OSAKA, JAPAN, Oct 31: The European Central Bank must be mindful of the risks posed by assets held on its balance sheet as ultimately taxpayers will bear the burden of any losses, a senior member of the central bank said on Wednesday.
There is no shortage of collateral in the euro zone financial market and the priority is to make better use of it to ensure smooth financial transactions, ECB Executive Board member Benoit Coeure said.
Coeure’s comments come as the ECB has been forced to defend its unconventional policy of buying an unlimited amount of debt from struggling euro zone members. The decision has played a crucial role in easing global market tensions over Europe’s sovereign debt crisis, but could expose the ECB to financial losses.
‘We have to care about the risk portfolio of our balance sheet,’ Coeure said in a seminar held in Osaka, western Japan.
‘We are at a time when the euro area capital markets are very fragmented because of the crisis.

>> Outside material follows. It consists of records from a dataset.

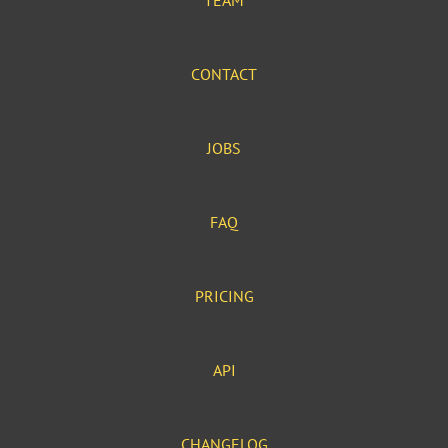
TEAM
CONTACT
JOBS
FAQ
PRICING
API
CHANGELOG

This should not last long,’ he said, adding that the ECB will do anything it can in terms of financial infrastructure to unite the region’s capital markets.
Spain’s parliament will invite ECB chief Mario Draghi to discuss the conditions under which the bond-buying programme can be implemented as investors and euro zone policymakers pressure Madrid to seek to prevent a three-year old debt crisis from worsening any further.
The ECB head last week gave a robust defence of his bond-buying plan in a two-hour closed-door meeting with skeptical German lawmakers. It was a rare appearance for an ECB leader in a national legislature.
The ECB, which has already agreed to accept a wider range of collateral in lending operations and cut its benchmark interest rate to a record low of 1 percent, is trying to balance the need to stabilise financial markets with the risks that aggressive central bank moves could instill a moral hazard by make some government officials more complacent about Europe’s crisis.
‘Don’t expect the ECB to be very forthcoming in further extending its collateral moves. We’ve done a lot already,’ Coeure said.
‘The euro as a currency is solid and long-lasting as diamonds … And difficult to break as diamonds.’
Coeure was in Osaka to participate in the Sibos conference, a gathering of the world’s banking and financial leaders to discuss interbank money settlement systems and financial regulation.